И это выглядело несправедливым, потому что бедняга Джордж Уэйт уже заплатил цену.
Но Джилл по-прежнему охал:
– Оно надвигается. Оно надвигается!
И в следующий миг оно все-таки надвинулось. Волнистые контуры огромного мозга у них под ногами внезапно вспучились, раскололись, словно лопнувший пузырь, когда толстые слои серого мяса сложились гармошкой. А из пульсирующей пульпы у них под ногами поднялась пара содрогающихся ступней, голеней, ног… нижней части туловища человека. И по одежде на этом теле все поняли, что это Джордж Уэйт. Он вышел ногами вперед, точно так же, как вошел. Ноги у него спазматически брыкались, вырываясь за края этого извержения, а остальное тело продолжало выходить без остановки.
Выглядело так, словно громадный мозг рожает.

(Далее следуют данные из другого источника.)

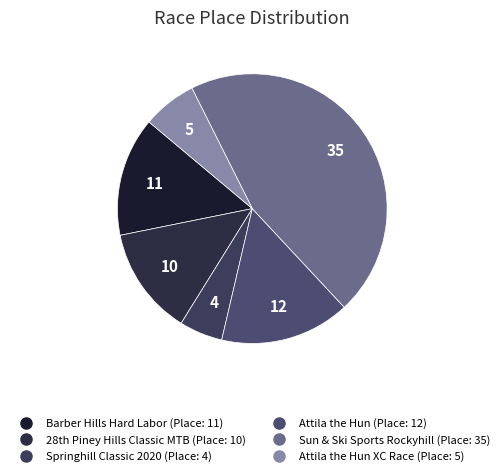

Count the number of slices in the pie.

6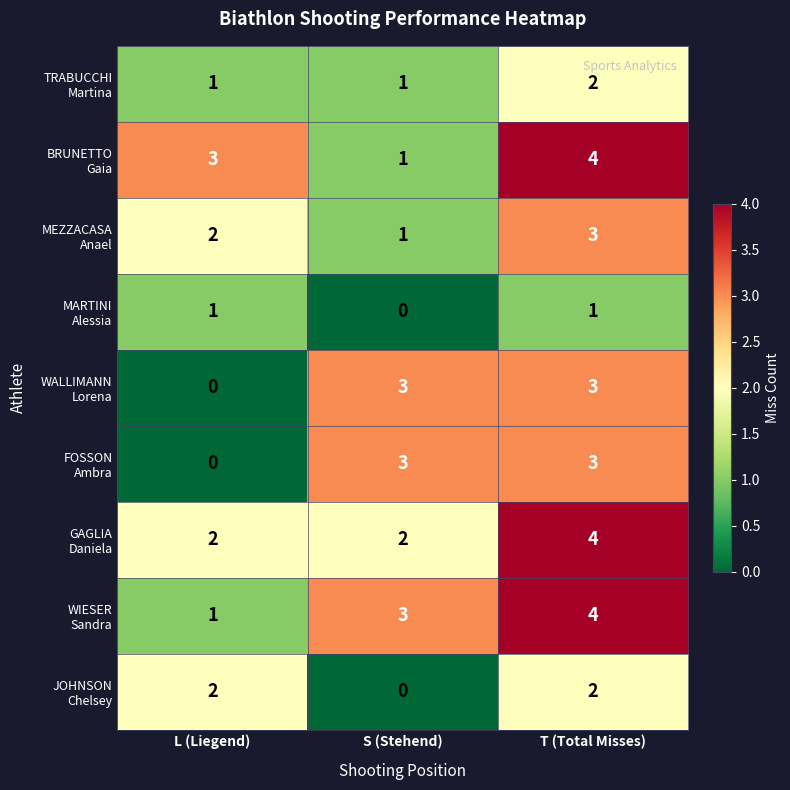

What is the spread (max minus min) of values at L (Liegend)?

3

И из этой кашицы вынырнула спина, тяжело подымающаяся и опускающаяся грудь, затем появились беспорядочно молотящие руки, возникла шея, и, наконец, голова. Ужасная голова Джорджа.
Его глаза оставались открытыми, выпученными. Челюсть у него отвисла, и рот издавал звуки, которые никогда не смог бы издать никакой человек. Но голову его, казалось, что-то удерживало, и подбородок нацеливался круто вверх, словно кто-то пытался втащить его обратно за волосы. Затем серая, рифленая поверхность еще раз вспучилась и начала раскалываться, словно огромная перезрелая дыня. И, наконец… шестерка увидела, что же его держало.
Это был просто-напросто вес его же головы – или того, чем стала его голова.
Потому что когда щель расширилась и по коралловым извилинам мозга потекла кровь, похожая на растекающуюся по каналам лабиринта краску… то на поверхность поднялась и остальная часть головы Уэйта.
И это был настоящий рак, страшная мутация культуры, которая вдвое переросла тело своего хозяина.
Джордж лежал, дергаясь и хныча, словно идиот, а в разрыве покрытой извилинами поверхности огромного мозга – холма с макушкой – к поверхности пробивалась эта штука, которая расширяла и раздвигала чудовищный разрез, достигая трехфутовой длины и была в два-три фута шириной. Чудовищная опухоль росла из центра черепа Джорджа, кожа и кость там сделались желтыми, мягкими от гнилости, изъеденными, словно яблоко, изгрызенное осами. И этот ужасный мешок раковых соков, весь в прожилках и пучках волос, лежал, пульсируя совершенно самостоятельной жизнью, с корнями, погруженными в голову Уэйта и гнилую пульпу, которая когда-то была его настоящим мозгом!